It's only a week since I wrote about some new restrictions in Cyprus, until the end of the month. The only one that affected me was that shops would only serve those who were vulnerable and/or over 65 from opening time until 9.00am. And that masks are required outside as well as in public places, other than when exercising, or in quiet street with nobody else around.
Sadly, it hasn't made any difference to the number of new cases being diagnosed daily. Here's the Worldometer graph that's now showing:
"Ecclesiastical and other forms of religious worship in religious places are performed without the presence of believers."
Today there was a summary (in English) on the Cyprus Mail website although I don't think it's particularly helpful to use the word 'Draconian' in the description of the not-quite-lockdown for Limassol and Paphos. It is, after all, nowhere near as severe as the restrictions during April.

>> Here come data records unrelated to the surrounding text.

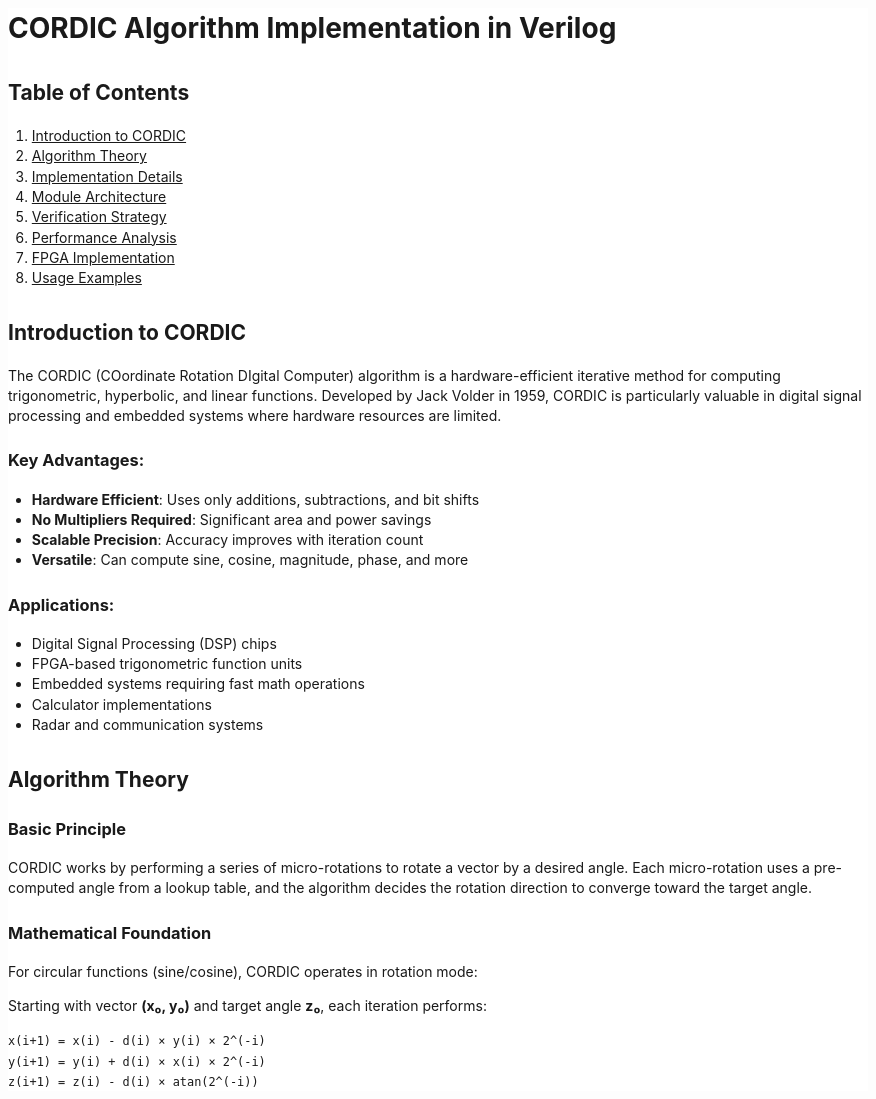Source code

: # CORDIC Algorithm Implementation in Verilog

## Table of Contents
1. [Introduction to CORDIC](#introduction-to-cordic)
2. [Algorithm Theory](#algorithm-theory)
3. [Implementation Details](#implementation-details)
4. [Module Architecture](#module-architecture)
5. [Verification Strategy](#verification-strategy)
6. [Performance Analysis](#performance-analysis)
7. [FPGA Implementation](#fpga-implementation)
8. [Usage Examples](#usage-examples)

## Introduction to CORDIC

The CORDIC (COordinate Rotation DIgital Computer) algorithm is a hardware-efficient iterative method for computing trigonometric, hyperbolic, and linear functions. Developed by Jack Volder in 1959, CORDIC is particularly valuable in digital signal processing and embedded systems where hardware resources are limited.

### Key Advantages:
- **Hardware Efficient**: Uses only additions, subtractions, and bit shifts
- **No Multipliers Required**: Significant area and power savings
- **Scalable Precision**: Accuracy improves with iteration count
- **Versatile**: Can compute sine, cosine, magnitude, phase, and more

### Applications:
- Digital Signal Processing (DSP) chips
- FPGA-based trigonometric function units
- Embedded systems requiring fast math operations
- Calculator implementations
- Radar and communication systems

## Algorithm Theory

### Basic Principle

CORDIC works by performing a series of micro-rotations to rotate a vector by a desired angle. Each micro-rotation uses a pre-computed angle from a lookup table, and the algorithm decides the rotation direction to converge toward the target angle.

### Mathematical Foundation

For circular functions (sine/cosine), CORDIC operates in rotation mode:

Starting with vector **(x₀, y₀)** and target angle **z₀**, each iteration performs:

```
x(i+1) = x(i) - d(i) × y(i) × 2^(-i)
y(i+1) = y(i) + d(i) × x(i) × 2^(-i)  
z(i+1) = z(i) - d(i) × atan(2^(-i))
```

However the best place to look for all the details is the press release on the PIO site. I checked, out of interest, and the phrase about church services in Limassol and Paphos states:
"Church services and other forms of religious worship in religious places take place without a congregation present."
Which is how we had understood the odd auto-translation above. While this still sounds a bit strange to those of us of Protestant backgrounds, it's important, as I understand it, for the Greek Orthodox priests to say/sing their liturgy in their church buildings on Sundays and other special occasions, but it doesn't matter so much whether anyone else is there. The Protestant churches will have to return to live-streaming, probably from their homes. Or maybe from their church buildings, if they are able to do so without any congregation present.
So Cyprus has essentially introduced a 'tier' system, a little like those which the UK and various other countries have adopted, although it hasn't been officially described as such. But I assume that, if cases start to get worse in Larnaka, we too are likely to have these stricter measures implemented.
We just hope and pray that numbers will reduce, here and elsewhere, and that the hospitals will cope. There are more effective treatments now available, as the virus is better understood, but all over Europe and the United States people are still dying, more than did back in the spring when some of the treatment was guesswork.